Selain cerita rakyat kecil, lagu bisa menceritakan kejadian kecelakaan transportasi yang pembahasannya masih luput.
"Misal, oleh Iwan Fals judulnya 1910," Purnawan melanjutkan. "Waktu saya mendengarkan lagu Iwan Fals itu waktu kecil saya melihat 'kok 1910?'. Ternyata lagu ini menceritakan kecelakaan kereta api di Bintaro tahun 1987."
Lagu 1910 menjadi pandangan Iwan Fals terkait kasus kecelakaan ini yang penyebabnya tampak ditutup-tutupi. Iwan Fals sangsi atas proses penanganan hukumnya pada saat itu yang tidak serius.

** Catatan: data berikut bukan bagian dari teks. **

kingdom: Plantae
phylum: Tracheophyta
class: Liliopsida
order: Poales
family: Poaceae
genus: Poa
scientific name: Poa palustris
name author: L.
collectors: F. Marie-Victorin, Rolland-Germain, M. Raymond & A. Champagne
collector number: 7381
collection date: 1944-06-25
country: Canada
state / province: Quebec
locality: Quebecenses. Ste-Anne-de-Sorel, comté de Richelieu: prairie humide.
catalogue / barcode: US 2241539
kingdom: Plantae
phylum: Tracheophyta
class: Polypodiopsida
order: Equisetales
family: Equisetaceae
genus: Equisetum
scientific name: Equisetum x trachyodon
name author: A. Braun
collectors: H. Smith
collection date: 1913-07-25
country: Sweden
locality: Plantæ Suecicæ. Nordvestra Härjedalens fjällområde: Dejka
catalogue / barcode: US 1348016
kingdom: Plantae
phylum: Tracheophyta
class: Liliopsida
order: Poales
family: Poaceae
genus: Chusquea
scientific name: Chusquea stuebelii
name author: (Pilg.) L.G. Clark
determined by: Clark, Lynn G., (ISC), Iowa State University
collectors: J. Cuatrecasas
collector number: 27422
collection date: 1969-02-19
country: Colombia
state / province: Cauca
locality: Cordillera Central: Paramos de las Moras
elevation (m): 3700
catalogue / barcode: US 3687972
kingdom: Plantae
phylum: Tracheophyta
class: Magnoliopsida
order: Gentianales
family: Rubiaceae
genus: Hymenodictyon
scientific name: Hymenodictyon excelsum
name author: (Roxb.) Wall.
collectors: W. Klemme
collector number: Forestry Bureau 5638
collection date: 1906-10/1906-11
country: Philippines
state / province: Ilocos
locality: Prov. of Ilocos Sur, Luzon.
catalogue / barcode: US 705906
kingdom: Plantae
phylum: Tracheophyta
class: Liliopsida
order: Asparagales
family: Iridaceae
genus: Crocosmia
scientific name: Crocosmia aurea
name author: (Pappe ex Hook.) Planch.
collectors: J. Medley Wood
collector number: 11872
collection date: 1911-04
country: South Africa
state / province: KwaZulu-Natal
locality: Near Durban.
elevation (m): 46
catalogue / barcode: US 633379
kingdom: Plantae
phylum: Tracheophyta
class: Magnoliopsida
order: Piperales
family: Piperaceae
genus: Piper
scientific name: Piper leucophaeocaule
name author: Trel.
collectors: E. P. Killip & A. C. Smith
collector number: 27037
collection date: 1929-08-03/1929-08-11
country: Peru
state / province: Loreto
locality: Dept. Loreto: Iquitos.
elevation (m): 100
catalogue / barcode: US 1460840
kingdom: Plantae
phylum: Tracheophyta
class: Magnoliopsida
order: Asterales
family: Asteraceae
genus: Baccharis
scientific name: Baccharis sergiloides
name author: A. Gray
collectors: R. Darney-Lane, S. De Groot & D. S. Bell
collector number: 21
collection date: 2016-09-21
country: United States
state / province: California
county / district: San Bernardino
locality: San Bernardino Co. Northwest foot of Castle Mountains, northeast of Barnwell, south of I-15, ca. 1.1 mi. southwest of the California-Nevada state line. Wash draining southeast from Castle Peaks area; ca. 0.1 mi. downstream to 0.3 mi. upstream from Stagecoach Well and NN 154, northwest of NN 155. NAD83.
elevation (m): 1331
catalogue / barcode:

"Saya berkesimpulan, lewat lagu-lagu ini maka narasi-narasi sejarah yang dibuat sejarawan bisa jadi lebih kaya, perspektifnya lebih luas, karena sejarawan memasukan perasaan di sana, ujar Purnawan. "Kalau sejarawan mampu menangkap itu dan menjadikannya jadi narasi jadi lebih panjang dan lebih lebar, maka narasi yang kita buat jadi lebih hebat dan lebih lengkap.
"Ini yang menurut saya pentingnya kita sejarawan memanfaatkan lagu-lagu ini sebagai sumber sejarah alternatif," pungkasnya.